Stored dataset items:
=-=-=-=-=
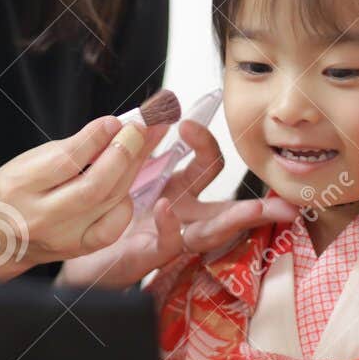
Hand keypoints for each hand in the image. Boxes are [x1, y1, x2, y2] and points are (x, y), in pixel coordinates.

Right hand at [0, 116, 170, 268]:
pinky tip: (128, 184)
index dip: (95, 139)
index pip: (65, 162)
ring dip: (132, 169)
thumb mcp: (29, 160)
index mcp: (20, 186)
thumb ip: (70, 148)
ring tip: (144, 144)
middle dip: (122, 154)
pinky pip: (113, 227)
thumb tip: (112, 129)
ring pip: (108, 202)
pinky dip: (125, 202)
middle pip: (93, 187)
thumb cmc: (15, 189)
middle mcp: (41, 217)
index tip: (113, 122)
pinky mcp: (79, 249)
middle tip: (138, 130)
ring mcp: (62, 237)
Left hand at [53, 118, 299, 287]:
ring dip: (233, 221)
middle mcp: (182, 213)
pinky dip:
=-=-=-=-=
◆ **Assignment**: Return exactly the lines of the data, and only those, from the line with "thumb mcp: (29, 160)" through the last line, inclusive.

◆ **Answer box**:
thumb mcp: (29, 160)
index mcp: (20, 186)
thumb ip: (70, 148)
ring tip: (144, 144)
middle dip: (122, 154)
pinky pip: (113, 227)
thumb tip: (112, 129)
ring pip: (108, 202)
pinky dip: (125, 202)
middle pip: (93, 187)
thumb cmc: (15, 189)
middle mcp: (41, 217)
index tip: (113, 122)
pinky mcp: (79, 249)
middle tip: (138, 130)
ring mcp: (62, 237)
Left hand at [53, 118, 299, 287]:
ring dip: (233, 221)
middle mcp: (182, 213)
pinky dip:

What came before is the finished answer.